In symptomatic patients, enlarged labia minora causes chronic irritation, discomfort and rubbing during sexual intercourse, and when wearing tight fitting clothing. Labiaplasty involves the removal of the extra or uneven labia minora (inner vaginal lips).
In many instances, patients with enlarged labia minora also have an enlarged clitoral hood. The clitoral hood, or prepuce, is the skin that drapes over the body, glans, and erectile tissue of the clitoris. Enlarged clitoral hoods can result in difficulty accessing the clitoris during stimulation. Treatment for these patients often includes a clitoral hood reduction. In some patients, the hypertrophic or enlarged labia extends to the posterior fourchette which is the bottom opening of the vagina. We recommend posterior fourchette reduction in these patients.

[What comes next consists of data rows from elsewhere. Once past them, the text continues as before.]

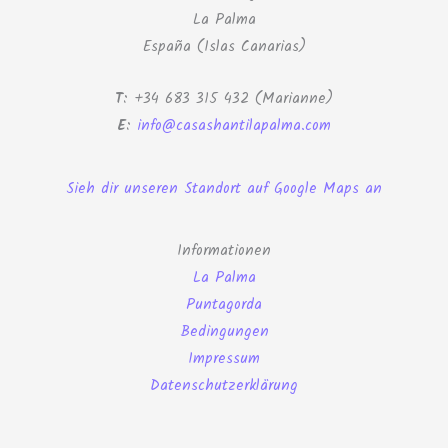
La Palma
España (Islas Canarias)
T
: +34 683 315 432 (Marianne)
E
:
info@casashantilapalma.com
Sieh dir unseren Standort auf Google Maps an
Informationen
La Palma
Puntagorda
Bedingungen
Impressum
Datenschutzerklärung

Labiaplasty may be performed for symptomatic patients, as well as for cosmetic reasons. Dr. Shashoua currently performs over 150 labiaplasties a year. Major complications are extremely rare – less than 1%. The most frequent major complications are bleeding and infection. The most frequent minor complication is a superficial opening of part of the incision. This is managed with topical care. At times, especially when a large amount of labia is removed or when the labia are uneven prior to the procedure, the two sides do not heal symmetrically after the procedure. When this is the case, some patients elect to have another minor procedure to have additional labia removed.